# Satellite Imagery of Davis Monthan Storage Facility



## syscom3 (Sep 21, 2005)

I was playing aound with the new MSN virtual earth, and on a whim I decided to see what was at the D-M boneyard.

Look at what I found. Nice aerial images of all the aircraft being stored at the airbase.

To see it for yourself, go to this website.
http://virtualearth.msn.com/

Now using the road map, zoom in on the NE and E part of Tuscon, Arizona.
When you get to 3 mile resolution, center the map for where "Davis-Monthan Airforce Base" is in the middle.
When youre at .7 mile resolution, switch to aerial photo. Keep zooming in till you see the airplanes. You can easily pan around too.


----------



## evangilder (Sep 22, 2005)

Augh! I see some F-111s in there. I got sent video and pictures of those a few years ago and it saddened me. Cool stuff, syscom, but I hate reminders of the fact that I am getting older.


----------



## FLYBOYJ (Sep 22, 2005)

Great shots! In the first pic do I see two Mig-21s?!?!


----------



## Gnomey (Sep 22, 2005)

Nice syscom3, I will go have a look myself.


----------



## syscom3 (Sep 22, 2005)

FLYBOYJ said:


> Great shots! In the first pic do I see two Mig-21s?!?!



I think they might be Skyhawks.

I wonder if Russia has a similar place to store their old aircraft.


----------



## FLYBOYJ (Sep 22, 2005)

syscom3 said:


> FLYBOYJ said:
> 
> 
> > Great shots! In the first pic do I see two Mig-21s?!?!
> ...



Yes, you're probably right!



syscom3 said:


> I wonder if Russia has a similar place to store their old aircraft.



Yea, in the jungles of North Viet Nam and In the Becca Valley


----------



## syscom3 (Sep 22, 2005)

I think youre right, heheheheheh

Seriously, I wonder if Russia has an aircraft boneyard.

◆ ◆ ◆ ◆ ◆

**CHALLENGES:**
**A)** In the listing, reproduce word for word every line from the one containing "class: Liliopsida" through the one containing "order: Caryophyllales", including both of those lines.
**B)** Extend the forum thread about satellite views of the Davis-Monthan boneyard, starting after its last sentence.

◆ ◆ ◆ ◆ ◆

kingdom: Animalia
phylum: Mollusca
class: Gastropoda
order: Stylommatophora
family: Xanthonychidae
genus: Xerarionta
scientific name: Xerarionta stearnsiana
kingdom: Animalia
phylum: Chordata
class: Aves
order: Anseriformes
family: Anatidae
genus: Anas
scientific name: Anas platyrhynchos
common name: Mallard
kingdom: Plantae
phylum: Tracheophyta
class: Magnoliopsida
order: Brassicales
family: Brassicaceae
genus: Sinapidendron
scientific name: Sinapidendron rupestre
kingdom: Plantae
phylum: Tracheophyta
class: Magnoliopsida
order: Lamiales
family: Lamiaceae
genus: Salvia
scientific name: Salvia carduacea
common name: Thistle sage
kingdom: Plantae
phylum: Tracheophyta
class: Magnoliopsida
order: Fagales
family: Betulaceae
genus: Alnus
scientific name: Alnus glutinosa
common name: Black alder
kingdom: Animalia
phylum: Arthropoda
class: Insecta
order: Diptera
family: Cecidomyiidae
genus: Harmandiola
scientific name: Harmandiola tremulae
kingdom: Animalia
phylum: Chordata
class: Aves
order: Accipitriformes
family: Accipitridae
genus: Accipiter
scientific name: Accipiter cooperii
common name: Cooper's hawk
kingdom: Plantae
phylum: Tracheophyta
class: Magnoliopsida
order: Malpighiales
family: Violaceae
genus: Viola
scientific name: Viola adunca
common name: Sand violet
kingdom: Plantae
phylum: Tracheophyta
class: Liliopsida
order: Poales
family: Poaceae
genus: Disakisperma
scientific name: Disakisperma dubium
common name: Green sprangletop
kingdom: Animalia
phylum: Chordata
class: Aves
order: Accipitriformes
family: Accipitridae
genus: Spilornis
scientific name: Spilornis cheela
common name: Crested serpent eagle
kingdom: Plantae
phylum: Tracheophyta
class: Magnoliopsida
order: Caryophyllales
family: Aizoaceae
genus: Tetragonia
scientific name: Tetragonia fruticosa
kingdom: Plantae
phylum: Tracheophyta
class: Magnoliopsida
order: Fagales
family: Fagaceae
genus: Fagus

◆ ◆ ◆ ◆ ◆

**RESULTS BY TASK:**
**A)**
class: Liliopsida
order: Poales
family: Poaceae
genus: Disakisperma
scientific name: Disakisperma dubium
common name: Green sprangletop
kingdom: Animalia
phylum: Chordata
class: Aves
order: Accipitriformes
family: Accipitridae
genus: Spilornis
scientific name: Spilornis cheela
common name: Crested serpent eagle
kingdom: Plantae
phylum: Tracheophyta
class: Magnoliopsida
order: Caryophyllales

**B)**
----------



## ariel81 (Sep 23, 2005)

probably,watchin the current state of the russian armed forces,every base is a boneyard


----------



## HealzDevo (Apr 11, 2007)

While the Russian armed forces was operational they probably had their obsolete aircraft stored as Air Defence Guard aircraft ready to be used to bolster the Russian forces...


----------



## Soundbreaker Welch? (Apr 11, 2007)

The more the better was better for Communist Russia than limited quanties of quality aircraft.


----------



## Matt308 (Apr 13, 2007)

wonder why they left the F-111s with the wings extended. Desert space must be cheap.


----------



## syscom3 (Apr 14, 2007)

Matt308 said:


> wonder why they left the F-111s with the wings extended. Desert space must be cheap.



Maybe with the wings extended, they can get to more eqmt and assemblies in the wingbox.


----------



## Matt308 (Apr 15, 2007)

Now that was a well thought out post. Good man, Syscom.


----------



## Jank (Apr 17, 2007)

Both the US and Russia dump stategic bombers in open air boneyards so that their destruction, pursuant to treaties, can be verified through satellite imagery. (Note the clearly dismembered B-52's.)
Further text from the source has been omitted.